I grew up in Cupertino, California, which is both the cozy suburban home of Apple Computer and a hub of what is still haltingly referred to as the “Silicon Valley.” My high school was definitely not in the business of placing people on the road to becoming professional musicians, so as an aspiring drummer I somehow found my way into a cult-like activity known as drum and bugle corps. I always struggle to find the words to describe this activity; I’ve heard “marching band on steroids” used more than once. Through Zen-like focus and a commitment that borders on the fanatical, (think 12 hour days in the dead of summer running around with fifty pounds of drum strapped to your back) these groups achieve something quite remarkable, especially considering that no member is over the age of 21. But the particular relevance for my future as a musician was that here I was first introduced to the music of composers like Adams, Debussy, Bartok, and Glass, just to name a few. I spent two summers in the Santa Clara Vanguard as a tenor player before I was finished with high school.

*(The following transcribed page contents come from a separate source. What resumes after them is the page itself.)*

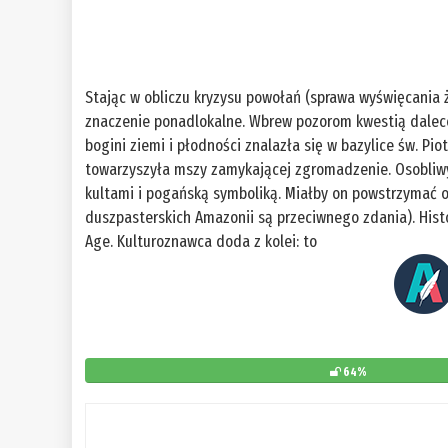
Stając w obliczu kryzysu powołań (sprawa wyświęcania 
znaczenie ponadlokalne. Wbrew pozorom kwestią dalece
bogini ziemi i płodności znalazła się w bazylice św. Pio
towarzyszyła mszy zamykającej zgromadzenie. Osobliwy
kultami i pogańską symboliką. Miałby on powstrzymać o
duszpasterskich Amazonii są przeciwnego zdania). Hist
Age. Kulturoznawca doda z kolei: to
64%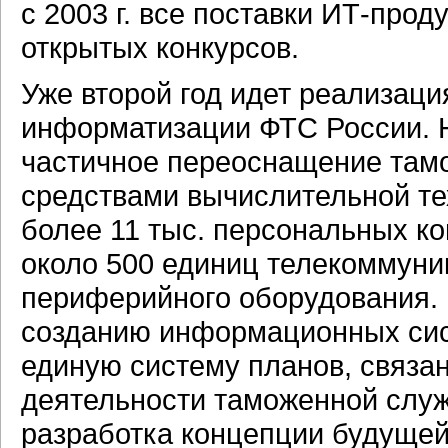
с 2003 г. все поставки
ИТ-проду
открытых конкурсов.
Уже второй год идет реализаци
информатизации ФТС России. 
частичное переоснащение там
средствами вычислительной тех
более 11 тыс. персональных ко
около 500 единиц телекоммуни
периферийного оборудования. 
созданию информационных сист
единую систему планов, связа
деятельности таможенной служ
разработка концепции будуще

Thinking I would major in computer science, I entered UCLA as an undergrad and soon discovered that my interest in computers and electronics, having been basically bred into me, was at that point mainly serving my interest in music. I discovered Aphex Twin and the Chemical Brothers around the same time that I discovered the marimba and vibraphone. After a change of major and some serious catch-up, I felt I had finally found my place, and I ended up double-majoring in performance and composition and continuing with grad school in New York at Juilliard.
These days I’m enjoying the contemporary music scene in New York as a freelancer, and in addition to Alarm Will Sound I play with the American Contemporary Music Ensemble (ACME), Line C3 percussion group, Knights Chamber Orchestra, and whoever else happens to call. I live in Brooklyn and spend any rarely available free time tinkering with electronic music gadgets and trying to read comics in Japanese.